- _REQUIRED ACTION_:
In the records below, begin at the line containing "# You may obtain a copy of the License at" and end at the line containing "# See the License"; quote every line in that span exactly, including both boundary lines, and no others.

- _DATASET RECORDS_:
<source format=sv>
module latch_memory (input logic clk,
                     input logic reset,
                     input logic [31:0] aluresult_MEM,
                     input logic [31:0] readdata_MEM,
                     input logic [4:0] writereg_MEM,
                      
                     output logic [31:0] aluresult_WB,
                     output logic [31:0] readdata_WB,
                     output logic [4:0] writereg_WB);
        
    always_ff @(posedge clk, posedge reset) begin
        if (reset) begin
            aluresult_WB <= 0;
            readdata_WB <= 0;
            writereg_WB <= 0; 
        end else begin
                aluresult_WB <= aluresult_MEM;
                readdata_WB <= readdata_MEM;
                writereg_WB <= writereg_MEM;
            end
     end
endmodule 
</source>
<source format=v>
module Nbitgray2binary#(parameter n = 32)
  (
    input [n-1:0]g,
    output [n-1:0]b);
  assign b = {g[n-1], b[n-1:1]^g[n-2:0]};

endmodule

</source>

==

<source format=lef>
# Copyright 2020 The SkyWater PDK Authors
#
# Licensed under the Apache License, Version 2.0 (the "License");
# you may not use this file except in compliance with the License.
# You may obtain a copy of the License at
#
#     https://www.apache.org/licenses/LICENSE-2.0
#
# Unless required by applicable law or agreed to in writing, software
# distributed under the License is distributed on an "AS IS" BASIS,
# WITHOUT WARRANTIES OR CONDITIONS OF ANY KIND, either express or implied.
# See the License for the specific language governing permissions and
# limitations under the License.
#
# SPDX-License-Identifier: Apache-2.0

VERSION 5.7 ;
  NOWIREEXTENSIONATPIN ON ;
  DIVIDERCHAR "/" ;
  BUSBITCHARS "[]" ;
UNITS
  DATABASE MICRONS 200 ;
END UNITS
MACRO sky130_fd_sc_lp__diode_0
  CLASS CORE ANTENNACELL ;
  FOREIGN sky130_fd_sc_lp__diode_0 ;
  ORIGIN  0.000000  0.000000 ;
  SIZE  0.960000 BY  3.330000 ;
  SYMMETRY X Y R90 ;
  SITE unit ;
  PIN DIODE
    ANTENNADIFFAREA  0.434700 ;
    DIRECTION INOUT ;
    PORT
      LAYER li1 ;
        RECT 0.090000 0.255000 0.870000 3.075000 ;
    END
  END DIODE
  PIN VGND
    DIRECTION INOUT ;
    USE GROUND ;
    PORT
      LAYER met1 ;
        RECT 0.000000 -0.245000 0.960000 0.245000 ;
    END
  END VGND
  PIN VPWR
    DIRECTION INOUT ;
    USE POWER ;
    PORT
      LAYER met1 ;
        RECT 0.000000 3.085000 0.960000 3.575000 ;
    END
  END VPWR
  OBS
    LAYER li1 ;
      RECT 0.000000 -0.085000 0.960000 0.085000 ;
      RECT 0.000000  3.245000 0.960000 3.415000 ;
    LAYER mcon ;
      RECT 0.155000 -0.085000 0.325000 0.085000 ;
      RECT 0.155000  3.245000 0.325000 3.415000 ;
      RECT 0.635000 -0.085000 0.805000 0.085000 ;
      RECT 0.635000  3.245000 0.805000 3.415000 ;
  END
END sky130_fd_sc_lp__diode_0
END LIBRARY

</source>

- _SOLUTION TO THIS EXERCISE_:
# You may obtain a copy of the License at
#
#     https://www.apache.org/licenses/LICENSE-2.0
#
# Unless required by applicable law or agreed to in writing, software
# distributed under the License is distributed on an "AS IS" BASIS,
# WITHOUT WARRANTIES OR CONDITIONS OF ANY KIND, either express or implied.
# See the License for the specific language governing permissions and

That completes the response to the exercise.